• [Activity 1] Write out the passage on risk and school shootings word for word, beginning at the words "What should we" and stopping after "X will happen.".
• [Activity 2] Write what comes next in the passage on risk and school shootings, picking up after its final sentence.

But it's a bigger risk.  Math says so.

And texting and driving?  A way bigger risk.  And that one is far more in their control because while you can't control another driver's irresponsible behavior, you can choose to drive responsibly yourself.  Certain people make fun of me for driving like a granny, but I get great insurance rates, at least!

Anyway, by focusing on the news stories, ignoring denominators and ignoring what is so common it doesn't get covered, people completely miss the point and fail to calculate risk.  This isn't calculating risk.  It is just getting scared about the wrong stuff because shootings are rare enough to get covered in the news, and texting-and-driving accidents are way too common to get covered by the news.

What should we be teaching high school students about shootings?  We should be teaching them the math.  The probability of getting hurt is very, very, very low.  Don't teach them to shit their pants about necrotizing fasciitis or ebola because they aren't going to get necrotizing fasciitis or ebola.  When there are news stories about necrotizing fasciitis or ebola, teach them the truth, and the truth includes the math.  Stop teaching people to panic about shit that ain't gonna happen.  Teach them the actual probability that X will happen.

Death by shootings among high school-aged kids happen.  They happen almost entirely outside of schools.  They happen in neighborhoods with high crime rates, and they happen when kids commit suicide with their parents' guns.  Those are separate issues from how scared kids should be in school.

School shootings, by the numbers, are very low-probability events.

"Calculating the risk" would mean taking into account the denominator.  I don't see that happening anywhere.

Now, by contrast, imagine if the murder rate in this country were zero.  Not low, but zero.  For 50 years.  With over 300,000,000 people in the country at the end of that period with regular population growth.  Then, for a period of several years, we had one murder a month.  In a country with 300,000,000+ people in it.  Every one of those murders would be a major national news story, right?  What would be the effect?  It would cause everyone to think that these murders are common.  I call this, "the paradox of news"-- news stories make everyone think that events are common when the thing that makes a story newsworthy is its rarity.  The result?  People freak out, hide in their houses, give everyone sidelong glances like everyone is out to get them or might soon snap in a true epidemic of paranoia, and... did you notice I didn't say anything about what the other causes of mortality were in this hypothetical alternative universe?  Wouldn't it make sense to look at that?  Yes.  By omitting that, I am forcing you to think about the denominator.  That's the point.  You don't get to ignore the denominator.

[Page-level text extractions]

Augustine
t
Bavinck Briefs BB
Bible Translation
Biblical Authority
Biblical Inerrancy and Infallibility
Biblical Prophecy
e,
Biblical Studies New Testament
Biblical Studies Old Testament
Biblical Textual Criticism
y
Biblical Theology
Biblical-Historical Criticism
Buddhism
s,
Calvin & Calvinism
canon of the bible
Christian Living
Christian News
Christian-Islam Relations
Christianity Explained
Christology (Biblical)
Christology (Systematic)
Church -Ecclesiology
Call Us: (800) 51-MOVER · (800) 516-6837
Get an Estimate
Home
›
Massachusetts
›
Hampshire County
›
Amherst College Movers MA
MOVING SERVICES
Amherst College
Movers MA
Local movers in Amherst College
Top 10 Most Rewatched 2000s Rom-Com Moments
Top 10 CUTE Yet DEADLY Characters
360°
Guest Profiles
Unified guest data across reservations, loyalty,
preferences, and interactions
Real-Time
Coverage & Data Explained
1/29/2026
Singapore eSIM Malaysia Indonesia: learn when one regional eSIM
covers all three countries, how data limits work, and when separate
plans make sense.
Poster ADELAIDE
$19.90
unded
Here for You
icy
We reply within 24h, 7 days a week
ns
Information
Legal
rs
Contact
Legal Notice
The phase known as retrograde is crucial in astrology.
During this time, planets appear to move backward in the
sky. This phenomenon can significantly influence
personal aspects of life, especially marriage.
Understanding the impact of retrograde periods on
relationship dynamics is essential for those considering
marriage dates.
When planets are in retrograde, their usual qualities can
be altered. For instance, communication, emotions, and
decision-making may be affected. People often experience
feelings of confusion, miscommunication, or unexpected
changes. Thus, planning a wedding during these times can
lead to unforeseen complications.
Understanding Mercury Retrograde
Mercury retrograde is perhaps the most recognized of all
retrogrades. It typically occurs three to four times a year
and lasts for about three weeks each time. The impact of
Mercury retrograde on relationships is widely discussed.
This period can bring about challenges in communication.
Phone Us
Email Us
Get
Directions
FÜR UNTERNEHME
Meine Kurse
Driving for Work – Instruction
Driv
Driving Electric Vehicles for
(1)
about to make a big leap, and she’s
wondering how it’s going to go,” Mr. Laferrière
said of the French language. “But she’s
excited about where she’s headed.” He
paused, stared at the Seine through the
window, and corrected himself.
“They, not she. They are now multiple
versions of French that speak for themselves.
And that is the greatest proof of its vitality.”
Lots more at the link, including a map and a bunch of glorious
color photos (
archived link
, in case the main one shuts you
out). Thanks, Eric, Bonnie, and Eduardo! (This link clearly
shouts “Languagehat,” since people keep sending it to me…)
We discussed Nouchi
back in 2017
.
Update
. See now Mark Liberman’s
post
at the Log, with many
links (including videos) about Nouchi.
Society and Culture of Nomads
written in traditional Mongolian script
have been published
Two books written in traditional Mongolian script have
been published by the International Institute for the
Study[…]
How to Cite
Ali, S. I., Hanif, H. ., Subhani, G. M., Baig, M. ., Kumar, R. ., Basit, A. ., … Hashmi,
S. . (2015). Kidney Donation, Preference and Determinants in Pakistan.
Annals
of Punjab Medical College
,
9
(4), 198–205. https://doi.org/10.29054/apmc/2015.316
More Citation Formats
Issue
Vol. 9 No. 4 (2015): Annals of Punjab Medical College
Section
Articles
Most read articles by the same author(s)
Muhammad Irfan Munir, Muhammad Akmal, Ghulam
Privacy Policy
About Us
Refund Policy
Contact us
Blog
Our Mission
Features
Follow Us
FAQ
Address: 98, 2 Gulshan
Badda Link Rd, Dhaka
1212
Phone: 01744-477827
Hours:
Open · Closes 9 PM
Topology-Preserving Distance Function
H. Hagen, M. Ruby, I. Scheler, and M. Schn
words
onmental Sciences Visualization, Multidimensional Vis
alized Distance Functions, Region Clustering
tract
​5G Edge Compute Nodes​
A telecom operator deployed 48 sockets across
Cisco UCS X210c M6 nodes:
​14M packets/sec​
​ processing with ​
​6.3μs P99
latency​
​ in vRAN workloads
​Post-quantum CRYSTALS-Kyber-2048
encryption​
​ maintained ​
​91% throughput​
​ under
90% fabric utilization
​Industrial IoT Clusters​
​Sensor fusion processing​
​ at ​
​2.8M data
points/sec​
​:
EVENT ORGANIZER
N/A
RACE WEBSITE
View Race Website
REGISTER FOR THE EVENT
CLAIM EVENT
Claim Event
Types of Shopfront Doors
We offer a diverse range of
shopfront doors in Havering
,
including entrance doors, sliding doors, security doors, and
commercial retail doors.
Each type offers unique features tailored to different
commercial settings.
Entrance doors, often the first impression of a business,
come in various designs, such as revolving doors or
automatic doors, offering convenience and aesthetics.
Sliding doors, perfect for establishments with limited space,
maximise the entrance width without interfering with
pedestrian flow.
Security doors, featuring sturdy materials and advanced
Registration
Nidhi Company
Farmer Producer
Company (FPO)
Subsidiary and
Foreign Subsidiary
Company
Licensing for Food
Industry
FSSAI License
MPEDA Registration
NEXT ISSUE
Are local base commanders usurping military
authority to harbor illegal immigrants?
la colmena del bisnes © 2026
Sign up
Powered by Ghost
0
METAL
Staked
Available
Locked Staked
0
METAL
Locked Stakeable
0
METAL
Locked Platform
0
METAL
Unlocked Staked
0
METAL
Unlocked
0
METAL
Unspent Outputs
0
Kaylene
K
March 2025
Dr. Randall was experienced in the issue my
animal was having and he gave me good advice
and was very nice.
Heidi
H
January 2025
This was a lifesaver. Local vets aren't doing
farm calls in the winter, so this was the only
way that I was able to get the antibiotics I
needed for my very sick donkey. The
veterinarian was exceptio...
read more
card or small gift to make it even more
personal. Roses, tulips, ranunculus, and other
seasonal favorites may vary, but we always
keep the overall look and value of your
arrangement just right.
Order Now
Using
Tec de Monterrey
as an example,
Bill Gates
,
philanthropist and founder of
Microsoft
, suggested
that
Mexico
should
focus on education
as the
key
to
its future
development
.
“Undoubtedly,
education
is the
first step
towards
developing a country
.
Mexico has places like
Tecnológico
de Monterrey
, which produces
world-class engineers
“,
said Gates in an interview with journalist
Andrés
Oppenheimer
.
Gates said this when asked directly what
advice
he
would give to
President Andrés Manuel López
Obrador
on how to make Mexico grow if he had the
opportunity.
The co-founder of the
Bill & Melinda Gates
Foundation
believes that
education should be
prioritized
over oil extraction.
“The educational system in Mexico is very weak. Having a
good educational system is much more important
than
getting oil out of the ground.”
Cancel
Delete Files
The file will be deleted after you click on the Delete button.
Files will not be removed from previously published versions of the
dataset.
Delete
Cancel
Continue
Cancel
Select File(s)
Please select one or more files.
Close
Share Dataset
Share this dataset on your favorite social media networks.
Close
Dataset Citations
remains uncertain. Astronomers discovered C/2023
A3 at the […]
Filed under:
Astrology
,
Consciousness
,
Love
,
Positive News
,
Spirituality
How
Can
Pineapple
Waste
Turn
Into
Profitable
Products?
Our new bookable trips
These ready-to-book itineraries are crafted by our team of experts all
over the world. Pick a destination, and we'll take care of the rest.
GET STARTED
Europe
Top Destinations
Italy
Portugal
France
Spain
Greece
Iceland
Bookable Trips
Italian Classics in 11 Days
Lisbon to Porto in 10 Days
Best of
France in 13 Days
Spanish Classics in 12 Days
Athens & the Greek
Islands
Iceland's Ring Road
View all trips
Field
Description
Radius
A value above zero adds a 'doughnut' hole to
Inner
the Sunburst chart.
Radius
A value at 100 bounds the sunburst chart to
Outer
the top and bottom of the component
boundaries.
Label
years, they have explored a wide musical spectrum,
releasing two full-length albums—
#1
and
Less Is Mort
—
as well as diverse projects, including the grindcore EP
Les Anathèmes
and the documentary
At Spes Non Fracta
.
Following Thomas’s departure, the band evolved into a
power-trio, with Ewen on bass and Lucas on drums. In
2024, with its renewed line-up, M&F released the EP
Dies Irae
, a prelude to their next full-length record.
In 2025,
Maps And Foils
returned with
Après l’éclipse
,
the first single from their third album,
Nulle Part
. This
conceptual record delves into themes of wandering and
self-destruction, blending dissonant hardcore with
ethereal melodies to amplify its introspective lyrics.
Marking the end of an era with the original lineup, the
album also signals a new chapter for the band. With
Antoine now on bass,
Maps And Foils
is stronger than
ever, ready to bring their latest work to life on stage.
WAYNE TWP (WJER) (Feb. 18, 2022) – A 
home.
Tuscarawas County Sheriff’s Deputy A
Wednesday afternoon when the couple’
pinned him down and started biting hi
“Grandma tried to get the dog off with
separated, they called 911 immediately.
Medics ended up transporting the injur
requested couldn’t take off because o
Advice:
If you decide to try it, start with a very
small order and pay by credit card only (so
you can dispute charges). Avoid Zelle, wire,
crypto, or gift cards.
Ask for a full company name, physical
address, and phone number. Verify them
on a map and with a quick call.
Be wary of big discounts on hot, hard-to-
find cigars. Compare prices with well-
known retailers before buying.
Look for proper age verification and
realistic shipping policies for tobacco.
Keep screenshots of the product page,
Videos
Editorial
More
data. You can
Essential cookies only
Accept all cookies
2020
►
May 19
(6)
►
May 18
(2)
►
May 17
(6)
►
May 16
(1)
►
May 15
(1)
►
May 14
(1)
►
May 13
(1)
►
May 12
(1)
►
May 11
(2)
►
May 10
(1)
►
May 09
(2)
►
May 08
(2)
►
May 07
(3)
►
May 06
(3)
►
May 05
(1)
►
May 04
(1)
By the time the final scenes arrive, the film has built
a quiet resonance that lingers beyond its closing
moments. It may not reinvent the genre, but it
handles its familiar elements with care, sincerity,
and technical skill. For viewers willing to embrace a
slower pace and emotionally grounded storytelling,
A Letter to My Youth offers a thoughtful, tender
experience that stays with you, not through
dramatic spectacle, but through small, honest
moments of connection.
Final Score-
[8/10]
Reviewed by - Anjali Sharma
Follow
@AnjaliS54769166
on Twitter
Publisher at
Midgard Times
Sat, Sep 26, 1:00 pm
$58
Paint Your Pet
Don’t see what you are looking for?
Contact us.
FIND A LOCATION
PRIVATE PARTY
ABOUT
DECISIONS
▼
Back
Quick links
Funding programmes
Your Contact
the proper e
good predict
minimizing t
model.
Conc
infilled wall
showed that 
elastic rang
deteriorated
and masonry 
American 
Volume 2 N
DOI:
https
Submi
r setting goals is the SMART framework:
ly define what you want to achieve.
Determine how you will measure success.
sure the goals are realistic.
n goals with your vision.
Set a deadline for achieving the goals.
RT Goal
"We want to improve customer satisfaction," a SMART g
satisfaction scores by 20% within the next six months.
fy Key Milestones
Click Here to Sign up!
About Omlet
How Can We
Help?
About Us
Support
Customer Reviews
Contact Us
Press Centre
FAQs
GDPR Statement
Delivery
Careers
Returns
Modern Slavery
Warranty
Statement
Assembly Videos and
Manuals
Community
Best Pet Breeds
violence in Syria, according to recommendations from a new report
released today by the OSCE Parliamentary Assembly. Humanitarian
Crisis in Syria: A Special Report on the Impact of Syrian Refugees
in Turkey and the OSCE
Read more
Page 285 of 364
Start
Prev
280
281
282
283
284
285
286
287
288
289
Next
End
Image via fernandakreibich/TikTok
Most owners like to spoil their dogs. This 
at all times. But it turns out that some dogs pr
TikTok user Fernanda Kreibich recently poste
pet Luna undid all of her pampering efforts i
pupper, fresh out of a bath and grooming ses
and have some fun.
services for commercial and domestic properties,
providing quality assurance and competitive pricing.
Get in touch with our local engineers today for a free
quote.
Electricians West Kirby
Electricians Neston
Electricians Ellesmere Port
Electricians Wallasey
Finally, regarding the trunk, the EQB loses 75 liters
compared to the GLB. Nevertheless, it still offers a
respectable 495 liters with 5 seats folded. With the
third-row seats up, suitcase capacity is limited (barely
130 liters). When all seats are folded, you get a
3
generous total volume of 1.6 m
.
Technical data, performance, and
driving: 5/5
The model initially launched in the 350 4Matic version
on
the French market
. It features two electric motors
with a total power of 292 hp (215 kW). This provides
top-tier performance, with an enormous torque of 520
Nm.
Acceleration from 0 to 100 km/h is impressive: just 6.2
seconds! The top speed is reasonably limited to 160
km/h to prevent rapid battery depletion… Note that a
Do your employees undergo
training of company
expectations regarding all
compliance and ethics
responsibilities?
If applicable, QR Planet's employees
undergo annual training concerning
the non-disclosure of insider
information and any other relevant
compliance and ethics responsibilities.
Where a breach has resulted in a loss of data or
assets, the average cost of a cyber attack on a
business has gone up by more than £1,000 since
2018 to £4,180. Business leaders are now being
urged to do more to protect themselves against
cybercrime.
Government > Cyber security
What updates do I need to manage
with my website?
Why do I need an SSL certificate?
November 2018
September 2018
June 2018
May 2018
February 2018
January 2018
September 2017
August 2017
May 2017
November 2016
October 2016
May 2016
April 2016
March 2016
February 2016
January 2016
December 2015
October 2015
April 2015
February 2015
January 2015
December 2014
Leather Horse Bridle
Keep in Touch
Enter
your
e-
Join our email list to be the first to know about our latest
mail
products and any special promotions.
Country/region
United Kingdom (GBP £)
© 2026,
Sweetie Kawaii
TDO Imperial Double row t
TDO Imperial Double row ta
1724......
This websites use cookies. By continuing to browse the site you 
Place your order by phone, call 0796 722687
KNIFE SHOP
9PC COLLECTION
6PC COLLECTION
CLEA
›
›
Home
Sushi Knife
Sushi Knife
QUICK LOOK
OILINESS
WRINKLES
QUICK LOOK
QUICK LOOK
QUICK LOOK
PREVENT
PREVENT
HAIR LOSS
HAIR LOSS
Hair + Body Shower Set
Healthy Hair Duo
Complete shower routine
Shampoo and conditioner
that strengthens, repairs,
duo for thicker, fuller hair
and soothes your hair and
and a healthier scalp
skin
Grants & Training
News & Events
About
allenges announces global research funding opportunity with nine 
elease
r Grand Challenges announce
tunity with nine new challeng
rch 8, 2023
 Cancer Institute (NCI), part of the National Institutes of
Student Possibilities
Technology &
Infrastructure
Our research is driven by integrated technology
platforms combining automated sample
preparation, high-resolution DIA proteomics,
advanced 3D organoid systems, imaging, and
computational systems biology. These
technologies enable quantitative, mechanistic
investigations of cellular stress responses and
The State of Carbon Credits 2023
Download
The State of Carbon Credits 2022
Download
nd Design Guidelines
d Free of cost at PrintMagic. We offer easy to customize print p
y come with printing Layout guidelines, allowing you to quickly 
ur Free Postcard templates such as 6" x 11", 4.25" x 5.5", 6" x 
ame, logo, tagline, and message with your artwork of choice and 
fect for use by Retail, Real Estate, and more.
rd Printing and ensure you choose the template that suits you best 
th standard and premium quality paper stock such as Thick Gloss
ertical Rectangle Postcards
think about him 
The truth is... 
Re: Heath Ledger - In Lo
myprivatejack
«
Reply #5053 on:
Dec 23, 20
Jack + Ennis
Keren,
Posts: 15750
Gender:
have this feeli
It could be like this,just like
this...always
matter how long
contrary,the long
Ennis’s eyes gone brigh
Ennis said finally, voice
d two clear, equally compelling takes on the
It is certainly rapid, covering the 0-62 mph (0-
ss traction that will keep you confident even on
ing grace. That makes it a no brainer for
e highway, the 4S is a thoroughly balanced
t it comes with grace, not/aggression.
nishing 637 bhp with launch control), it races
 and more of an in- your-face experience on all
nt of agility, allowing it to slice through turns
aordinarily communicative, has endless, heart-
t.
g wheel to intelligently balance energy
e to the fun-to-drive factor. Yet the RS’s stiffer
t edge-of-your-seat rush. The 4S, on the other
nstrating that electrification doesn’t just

• [Result 1]
What should we be teaching high school students about shootings?  We should be teaching them the math.  The probability of getting hurt is very, very, very low.  Don't teach them to shit their pants about necrotizing fasciitis or ebola because they aren't going to get necrotizing fasciitis or ebola.  When there are news stories about necrotizing fasciitis or ebola, teach them the truth, and the truth includes the math.  Stop teaching people to panic about shit that ain't gonna happen.  Teach them the actual probability that X will happen.

• [Result 2]
That's the difference between personal tragedies and that which justifies fear.  Just because we have tragedies occurring-- and they are tragic-- doesn't mean you need to be afraid of them happening to you.

Stop being afraid.  Stop teaching people to be afraid.  Stop enabling fear.  Stop encouraging fear.  You are afraid of the wrong things.  Always look at the denominator.

Your new homework assignment is something I haven't done in a while.  Go watch "Child Abduction Is Not Funny," from South Park's 6th season.  Parents see some news stories about child abduction, and freak out.  They decide they need to... build a wall around South Park.  Yeah...  That plays a little differently today.  They turn to the owner of the Chinese restaurant, because they're idiot, racist hicks.  Of course, he starts building it, and as he does, Mongolians show up, 'cuz...  Eventually, though, the news stories say that the abductions are usually from family members.  Parents freak out even more, kick the kids out of South Park, where they find that the Mongolians are actually kids who have been kicked out of the house by idiot parents who were afraid that the other parent was going to abduct them.

Hey, I've got an idea.  Let's look at denominators.  Instead of teaching kids in high school to freak the fuck out about school shootings, maybe we should teach them to calm down, explain to them how unlikely they are to be hurt, by the numbers, show them that, for example, texting and driving is way more dangerous than showing up to school, and generally, you know...

... teach them about how to assess risk without just reading headlines and assuming that what gets a headline does so because it's common.

The opposite is true.

Because you know what?  This freakout everyone is doing?  You're letting the terrorists school shooters win.